For CTC to be used as a tool for colon cancer screening, it should use the lowest possible radiation dose in order to avoid excessive radiation exposure to a screening population [35]. A low-dose CTC technique tends to produce noisy images. No studies have been performed in a human population on how such noisy images will affect the detection of polyps and masses by CAD. This will be an important area on which future research has to concentrate to assess the performance of CAD in low-radiation-dose settings.

Detection of polyps in a setting of fecal tagging and bowel contrast subtraction

Thorough bowel cleansing required for colonoscopy and barium enema has been shown to be a compliance barrier for colon cancer screening [36]. Fecal tagging with oral contrast agents such as barium or water soluble iodinated contrast material, followed by subtraction of tagged feces, has the potential to eliminate or decrease the requirement for bowel cleansing [37]. However, incomplete tagging of feces can be a potential source of false-positive lesions. Digital subtraction of tagged stool may also lead to artifacts that can mimic polyps [37, 38]. These factors can cause additional challenges for CAD systems, and thus CAD for fecal tagging remains a subject for future research.

Co-registration of supine and prone data sets

One of the effective ways of discriminating a polyp from retained stool of homogenous density is by assessing the location of a lesion in supine and prone data sets. A polyp stays in the same location within the colon, whereas non-adherent stool moves to the dependent wall [39]. This can be a very challenging task because several parts of the colon are mobile. Another factor that can increase the complexity of this task is the difference in distension in various segments between the supine and prone data sets, because air accumulates more in non-dependent loops. Few preliminary studies have used the correspondence of supine and prone data sets for improving the performance of CAD [40, 41]; one of these studies showed that the number of false-positive detections could be reduced by 20% by use of supine–prone correspondence [41]. Although the preliminary result is encouraging, further studies are needed for evaluating the use of co-registering the supine and prone datasets to reduce false-positive rates in CAD.

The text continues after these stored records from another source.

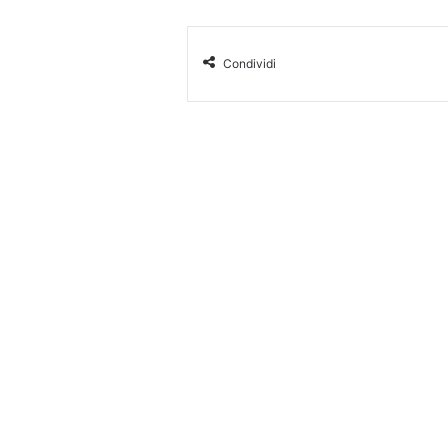
Condividi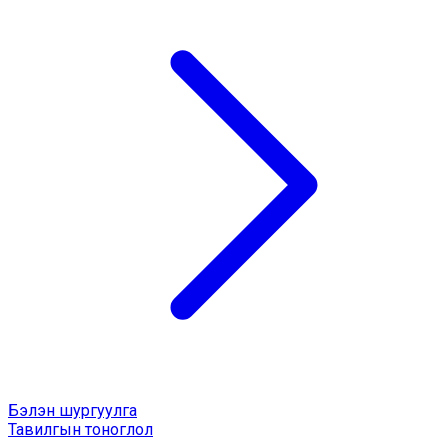
Бэлэн шургуулга
Тавилгын тоноглол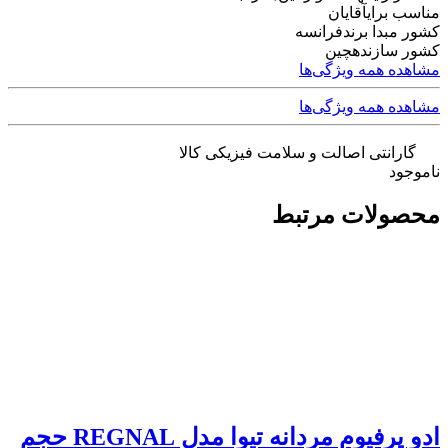
مناسب برای
آقایان
کشور مبدا برند
فرانسه
کشور سازنده
چین
مشاهده همه ویژگی‌ها
مشاهده همه ویژگی‌ها
گارانتی اصالت و سلامت فیزیکی کالا
ناموجود
محصولات مرتبط
ادو پرفیوم مردانه تیوا مدل REGNAL حجم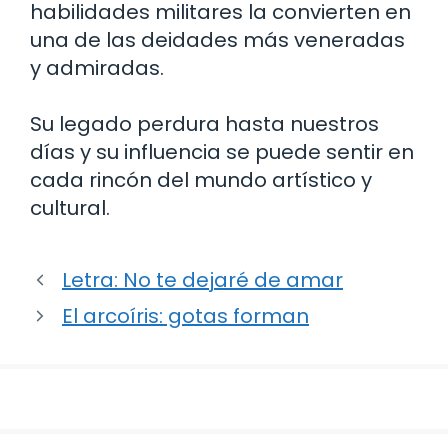
habilidades militares la convierten en
una de las deidades más veneradas
y admiradas.
Su legado perdura hasta nuestros
días y su influencia se puede sentir en
cada rincón del mundo artístico y
cultural.
Letra: No te dejaré de amar
El arcoíris: gotas forman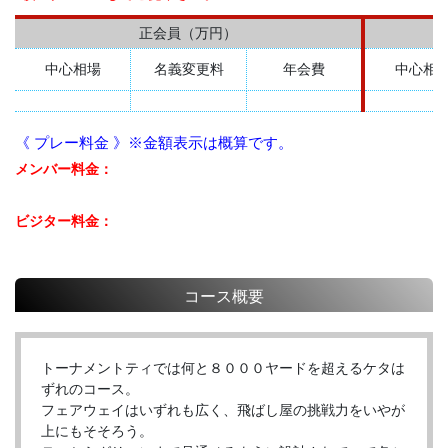
正会員（万円）
中心相場
名義変更料
年会費
中心相
《 プレー料金 》※金額表示は概算です。
メンバー料金：
ビジター料金：
コース概要
トーナメントティでは何と８０００ヤードを超えるケタは
ずれのコース。
フェアウェイはいずれも広く、飛ばし屋の挑戦力をいやが
上にもそそろう。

Integration of CAD systems into clinical workflow

Various vendors have produced workstations tailored for reviewing CTC studies. However, none of these workstations have CAD integrated into their workflow. Studies need to be done for determination of an optimal method for displaying the CAD results in the workstations as well as a method for interpreting CTC images with CAD output. The question regarding whether CAD should be integrated into the workflow as a first reader or second reader should also be addressed.

Conclusion

Initial results of CAD for CTC are promising. CAD has shown sensitivity comparable to that of human readers, with relatively low false-positive rates. CAD for CTC has also shown the potential to increase the diagnostic sensitivity of human readers and to decrease interobserver variability among readers. Therefore, CAD has the potential to bring CTC one step closer to cost-effective clinical practice, especially to the screening setting. There are, however, many challenges for CAD that need to be addressed before it is ready for clinical use. To this end, further studies on the evaluation of the performance of CAD should be conducted based on a large database of CTC cases that are obtained with an up-to-date CTC image acquisition protocol.